Excerpted passage
-=-=-=-=-

Fresh from his debut in the pit at New York’s Metropolitan Opera, and with his other new employer, Glyndebourne, represented in the audience, Ticciati was beginning a project to explore the music of Hungarian Gyorgy Ligeti with the SCO, with the Hamburg Concerto for horn and chamber orchestra. This is scored for the composer’s very specific edition of a chamber orchestra, principal horn Alec Frank-Gemmill joined by the rest of his section on natural horns in altering keys, and guest leader Daniel Rowland, of the Brodsky’s, at the centre, in familiar string quartet format, of a very compact ensemble. The sequence of pithy and witty movements reinterprets older musical forms and is packed with ideas, reaching a peak of complexity in the pivotal mid-point Kanon.
The Ligeti was bracketed by Zoltan Kodaly’s Dances of Galanta, which the SCO has recorded with Sir Charles Mackerras and makes the band sing thanks to orchestration of the Tchaikovsky class, and the Fifth Symphony of Dvorak. Ticciati’s account of the symphony was crisp and beautifully balanced, making the oldest music in the programme sound spankingly box-fresh, leading compellingly to the flowing dynamics of the finale. This was musicianship that Sussex and Manhattan are learning to love, and we are fortunate to have regularly in Scotland.
The Scotsman
Carol Main
23 January 2012
****
They may both share the cultural heritage of central Europe, but the music of Dvorak and Ligeti sounded a million miles apart at the SCO’s concert. Dvorak’s Symphony No 5 is awash with an abundance of warm tunefulness stemming from the traditional folksong of his Czech homeland. It spilled out from the orchestra as if in bright sunshine. Principal conductor Robin Ticciati expertly steered the music’s flow with affection, yet not without grit and bite in the darker slow movement.
Ligeti, on the other hand, is sparing in the usage of his compositional material. Bringing back tunes time and time again as the music develops is very definitely not his style, as the Hamburg Concerto for horn and chamber orchestra written in 1999 demonstrated. In seven compact movements, the piece’s micro-tunings and harmonies were described by the composer himself as “weird”. Performed with breathtaking precision by SCO principal horn Alec Frank-Gemmill in the solo role, there was a complex mystique to how his part and the four orchestral horns utilise the natural harmonics of their valveless instruments. At times, the resulting tonalities may assault the ears but there is a distinctive appeal to Ligeti’s music, known most widely through its use in Stanley Kubrick’s 2001: A Space Odyssey.
There was magic and mystery to Kodaly too, his Dances of Galanta a rarely heard treat in Ticciati’s shaping, although, like the Dvorak, the scoring was almost too big for the Queen’s Hall space.

-=-=-=-=-

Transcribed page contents
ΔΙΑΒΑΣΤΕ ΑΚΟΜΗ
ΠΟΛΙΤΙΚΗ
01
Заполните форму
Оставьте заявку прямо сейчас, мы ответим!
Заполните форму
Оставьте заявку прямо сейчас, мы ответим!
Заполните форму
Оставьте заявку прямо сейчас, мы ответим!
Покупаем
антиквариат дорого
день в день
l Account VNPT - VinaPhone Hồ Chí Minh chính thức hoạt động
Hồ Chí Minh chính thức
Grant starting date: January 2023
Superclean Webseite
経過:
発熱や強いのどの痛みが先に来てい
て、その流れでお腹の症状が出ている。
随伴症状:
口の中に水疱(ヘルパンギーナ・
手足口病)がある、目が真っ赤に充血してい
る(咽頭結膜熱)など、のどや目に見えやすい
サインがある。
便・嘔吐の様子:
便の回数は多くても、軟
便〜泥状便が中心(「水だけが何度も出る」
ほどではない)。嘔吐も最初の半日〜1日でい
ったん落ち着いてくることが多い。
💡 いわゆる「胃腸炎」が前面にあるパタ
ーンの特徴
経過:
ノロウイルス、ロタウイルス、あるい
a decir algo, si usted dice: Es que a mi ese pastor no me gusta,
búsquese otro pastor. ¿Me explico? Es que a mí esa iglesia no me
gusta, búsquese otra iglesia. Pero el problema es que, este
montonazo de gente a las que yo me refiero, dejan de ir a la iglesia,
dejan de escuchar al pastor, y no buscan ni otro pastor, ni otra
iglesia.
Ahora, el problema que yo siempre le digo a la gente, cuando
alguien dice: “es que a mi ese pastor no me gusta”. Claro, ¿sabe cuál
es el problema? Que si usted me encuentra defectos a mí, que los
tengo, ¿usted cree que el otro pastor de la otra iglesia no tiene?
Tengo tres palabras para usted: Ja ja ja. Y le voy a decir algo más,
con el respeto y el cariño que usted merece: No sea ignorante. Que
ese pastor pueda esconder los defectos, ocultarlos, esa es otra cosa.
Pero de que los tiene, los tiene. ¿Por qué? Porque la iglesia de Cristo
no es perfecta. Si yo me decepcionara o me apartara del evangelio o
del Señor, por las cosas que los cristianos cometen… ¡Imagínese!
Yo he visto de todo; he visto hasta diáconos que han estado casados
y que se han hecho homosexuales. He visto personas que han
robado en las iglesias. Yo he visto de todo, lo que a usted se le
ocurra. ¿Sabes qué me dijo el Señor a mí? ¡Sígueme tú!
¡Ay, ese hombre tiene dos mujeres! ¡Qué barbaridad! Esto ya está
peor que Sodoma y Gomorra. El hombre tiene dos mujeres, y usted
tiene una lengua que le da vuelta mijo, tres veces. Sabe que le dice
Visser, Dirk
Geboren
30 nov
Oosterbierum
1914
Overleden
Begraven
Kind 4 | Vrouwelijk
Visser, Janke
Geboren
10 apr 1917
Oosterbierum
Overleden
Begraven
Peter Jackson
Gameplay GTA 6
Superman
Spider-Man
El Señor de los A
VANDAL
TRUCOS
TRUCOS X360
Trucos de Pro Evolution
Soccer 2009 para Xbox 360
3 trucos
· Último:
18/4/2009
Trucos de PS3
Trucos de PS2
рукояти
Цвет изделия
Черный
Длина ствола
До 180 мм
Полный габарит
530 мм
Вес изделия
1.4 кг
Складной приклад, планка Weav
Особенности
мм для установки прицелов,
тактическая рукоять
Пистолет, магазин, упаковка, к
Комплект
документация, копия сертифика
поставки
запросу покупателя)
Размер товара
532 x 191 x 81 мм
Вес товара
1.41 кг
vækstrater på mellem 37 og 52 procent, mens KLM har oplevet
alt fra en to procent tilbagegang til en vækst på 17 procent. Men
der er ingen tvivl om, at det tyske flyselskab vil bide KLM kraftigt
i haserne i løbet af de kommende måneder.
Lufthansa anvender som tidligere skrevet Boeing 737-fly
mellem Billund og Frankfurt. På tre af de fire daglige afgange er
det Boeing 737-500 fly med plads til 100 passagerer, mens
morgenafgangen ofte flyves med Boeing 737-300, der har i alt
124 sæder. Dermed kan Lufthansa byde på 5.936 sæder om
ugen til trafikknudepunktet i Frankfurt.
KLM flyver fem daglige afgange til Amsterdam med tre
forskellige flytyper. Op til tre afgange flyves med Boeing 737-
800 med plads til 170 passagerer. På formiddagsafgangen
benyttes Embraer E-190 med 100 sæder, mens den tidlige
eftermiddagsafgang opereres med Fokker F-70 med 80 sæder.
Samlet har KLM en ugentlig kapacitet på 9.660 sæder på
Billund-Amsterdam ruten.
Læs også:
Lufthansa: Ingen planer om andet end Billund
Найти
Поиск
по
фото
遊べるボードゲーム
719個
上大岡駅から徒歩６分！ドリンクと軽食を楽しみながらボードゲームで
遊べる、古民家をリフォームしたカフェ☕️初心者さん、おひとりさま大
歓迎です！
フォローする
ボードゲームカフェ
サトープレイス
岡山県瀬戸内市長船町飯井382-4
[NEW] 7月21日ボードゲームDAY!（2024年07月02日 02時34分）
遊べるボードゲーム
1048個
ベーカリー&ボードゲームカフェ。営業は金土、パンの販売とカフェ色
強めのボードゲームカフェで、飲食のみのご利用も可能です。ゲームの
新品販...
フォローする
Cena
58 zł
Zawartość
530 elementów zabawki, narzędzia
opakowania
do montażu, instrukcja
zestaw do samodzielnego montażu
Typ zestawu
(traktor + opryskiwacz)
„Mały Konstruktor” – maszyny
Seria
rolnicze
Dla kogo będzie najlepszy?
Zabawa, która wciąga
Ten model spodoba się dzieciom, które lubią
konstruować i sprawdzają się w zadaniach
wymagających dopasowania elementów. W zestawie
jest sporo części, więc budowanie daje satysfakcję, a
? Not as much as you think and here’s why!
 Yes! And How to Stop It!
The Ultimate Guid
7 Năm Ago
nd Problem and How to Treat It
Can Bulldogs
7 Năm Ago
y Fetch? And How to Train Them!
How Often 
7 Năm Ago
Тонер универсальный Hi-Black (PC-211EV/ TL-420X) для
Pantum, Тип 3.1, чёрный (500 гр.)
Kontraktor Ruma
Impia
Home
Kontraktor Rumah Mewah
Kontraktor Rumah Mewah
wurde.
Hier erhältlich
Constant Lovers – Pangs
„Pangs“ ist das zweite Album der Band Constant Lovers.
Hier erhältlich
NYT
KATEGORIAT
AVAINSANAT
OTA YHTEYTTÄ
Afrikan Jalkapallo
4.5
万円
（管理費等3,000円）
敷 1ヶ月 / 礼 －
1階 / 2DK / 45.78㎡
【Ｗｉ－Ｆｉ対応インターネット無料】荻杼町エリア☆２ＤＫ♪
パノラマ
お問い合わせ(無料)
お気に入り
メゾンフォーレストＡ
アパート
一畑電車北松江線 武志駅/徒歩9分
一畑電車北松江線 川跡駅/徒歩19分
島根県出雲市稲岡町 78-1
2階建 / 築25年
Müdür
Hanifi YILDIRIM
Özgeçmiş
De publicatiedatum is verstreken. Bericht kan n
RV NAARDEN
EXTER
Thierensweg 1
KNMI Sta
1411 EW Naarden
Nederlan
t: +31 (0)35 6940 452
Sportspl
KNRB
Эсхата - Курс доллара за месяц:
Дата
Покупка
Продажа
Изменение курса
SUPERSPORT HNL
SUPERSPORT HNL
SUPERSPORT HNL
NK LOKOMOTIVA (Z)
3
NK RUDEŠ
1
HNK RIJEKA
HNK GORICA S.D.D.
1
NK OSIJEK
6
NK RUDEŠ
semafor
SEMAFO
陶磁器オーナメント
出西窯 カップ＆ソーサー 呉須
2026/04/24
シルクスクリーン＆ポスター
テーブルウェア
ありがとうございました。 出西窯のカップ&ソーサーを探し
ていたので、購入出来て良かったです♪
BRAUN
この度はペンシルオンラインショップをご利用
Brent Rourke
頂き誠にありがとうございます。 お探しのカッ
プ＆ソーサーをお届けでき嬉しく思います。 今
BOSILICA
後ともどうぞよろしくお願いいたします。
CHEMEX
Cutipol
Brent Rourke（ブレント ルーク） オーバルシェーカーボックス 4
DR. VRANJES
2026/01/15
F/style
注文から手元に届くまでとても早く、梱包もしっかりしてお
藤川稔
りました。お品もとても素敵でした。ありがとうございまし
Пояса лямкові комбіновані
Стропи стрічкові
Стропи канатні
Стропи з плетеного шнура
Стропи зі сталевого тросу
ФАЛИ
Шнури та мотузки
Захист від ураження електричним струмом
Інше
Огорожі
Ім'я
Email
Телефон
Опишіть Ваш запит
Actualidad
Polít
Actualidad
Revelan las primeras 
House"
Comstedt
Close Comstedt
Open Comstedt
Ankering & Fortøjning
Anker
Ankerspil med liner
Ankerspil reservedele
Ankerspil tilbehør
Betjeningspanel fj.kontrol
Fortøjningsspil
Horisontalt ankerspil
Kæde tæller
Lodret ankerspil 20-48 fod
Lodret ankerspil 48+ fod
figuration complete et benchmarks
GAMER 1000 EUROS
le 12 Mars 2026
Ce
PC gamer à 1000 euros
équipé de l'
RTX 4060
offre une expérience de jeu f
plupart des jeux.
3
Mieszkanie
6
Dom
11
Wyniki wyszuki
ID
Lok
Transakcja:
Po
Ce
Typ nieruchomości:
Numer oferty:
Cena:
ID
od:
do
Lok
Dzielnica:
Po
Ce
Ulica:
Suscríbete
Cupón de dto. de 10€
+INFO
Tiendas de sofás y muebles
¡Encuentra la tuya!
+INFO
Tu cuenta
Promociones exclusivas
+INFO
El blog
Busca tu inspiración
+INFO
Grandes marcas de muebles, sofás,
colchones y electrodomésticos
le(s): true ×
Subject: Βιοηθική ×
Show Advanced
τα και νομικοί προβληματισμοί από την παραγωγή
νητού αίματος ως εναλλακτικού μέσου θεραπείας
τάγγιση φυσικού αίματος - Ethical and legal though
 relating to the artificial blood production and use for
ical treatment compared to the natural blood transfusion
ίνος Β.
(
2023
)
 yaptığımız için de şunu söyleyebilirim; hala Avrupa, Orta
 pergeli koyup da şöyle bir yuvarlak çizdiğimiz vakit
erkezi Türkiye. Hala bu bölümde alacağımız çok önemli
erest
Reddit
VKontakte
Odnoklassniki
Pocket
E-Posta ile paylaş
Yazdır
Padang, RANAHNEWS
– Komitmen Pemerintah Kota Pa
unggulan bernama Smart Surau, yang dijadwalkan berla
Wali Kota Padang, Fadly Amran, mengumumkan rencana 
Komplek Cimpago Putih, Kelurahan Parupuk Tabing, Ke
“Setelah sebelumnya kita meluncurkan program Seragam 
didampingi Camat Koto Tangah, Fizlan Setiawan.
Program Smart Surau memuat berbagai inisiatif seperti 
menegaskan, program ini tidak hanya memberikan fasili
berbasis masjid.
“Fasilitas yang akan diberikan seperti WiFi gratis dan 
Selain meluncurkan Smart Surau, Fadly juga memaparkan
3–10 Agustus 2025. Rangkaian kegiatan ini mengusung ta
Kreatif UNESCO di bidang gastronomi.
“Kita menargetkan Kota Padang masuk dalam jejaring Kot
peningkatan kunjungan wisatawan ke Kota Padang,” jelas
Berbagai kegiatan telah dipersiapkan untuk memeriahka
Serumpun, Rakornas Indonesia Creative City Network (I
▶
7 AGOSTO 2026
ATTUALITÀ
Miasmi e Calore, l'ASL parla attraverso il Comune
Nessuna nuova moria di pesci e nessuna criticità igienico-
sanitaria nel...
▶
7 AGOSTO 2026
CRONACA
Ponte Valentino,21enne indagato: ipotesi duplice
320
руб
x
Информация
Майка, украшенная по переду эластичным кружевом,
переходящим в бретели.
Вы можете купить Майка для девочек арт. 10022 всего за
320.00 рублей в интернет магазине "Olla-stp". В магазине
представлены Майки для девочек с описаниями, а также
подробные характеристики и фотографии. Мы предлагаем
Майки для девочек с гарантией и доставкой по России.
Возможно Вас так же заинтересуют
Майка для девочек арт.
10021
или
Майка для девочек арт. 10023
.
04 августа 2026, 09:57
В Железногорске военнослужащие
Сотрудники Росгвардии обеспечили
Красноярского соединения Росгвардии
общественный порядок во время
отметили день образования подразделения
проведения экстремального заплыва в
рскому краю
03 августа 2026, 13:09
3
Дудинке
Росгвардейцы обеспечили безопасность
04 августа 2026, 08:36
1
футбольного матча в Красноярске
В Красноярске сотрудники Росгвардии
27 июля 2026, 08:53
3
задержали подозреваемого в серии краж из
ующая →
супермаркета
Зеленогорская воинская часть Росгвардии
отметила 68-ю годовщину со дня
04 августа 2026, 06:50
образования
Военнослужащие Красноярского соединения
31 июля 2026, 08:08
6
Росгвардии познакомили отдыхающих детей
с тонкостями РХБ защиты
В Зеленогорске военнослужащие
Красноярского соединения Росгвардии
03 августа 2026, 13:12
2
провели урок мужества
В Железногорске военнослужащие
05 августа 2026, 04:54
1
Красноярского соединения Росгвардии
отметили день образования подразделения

-=-=-=-=-

Exercises
a: List every musical work that the concert reviews say the SCO performed.
b: According to the concert reviews, in what year was Ligeti's Hamburg Concerto written?

Answers to this exercise
a: Ligeti's Hamburg Concerto for horn and chamber orchestra, Kodaly's Dances of Galanta, and Dvorak's Fifth Symphony (Symphony No 5).

b: 1999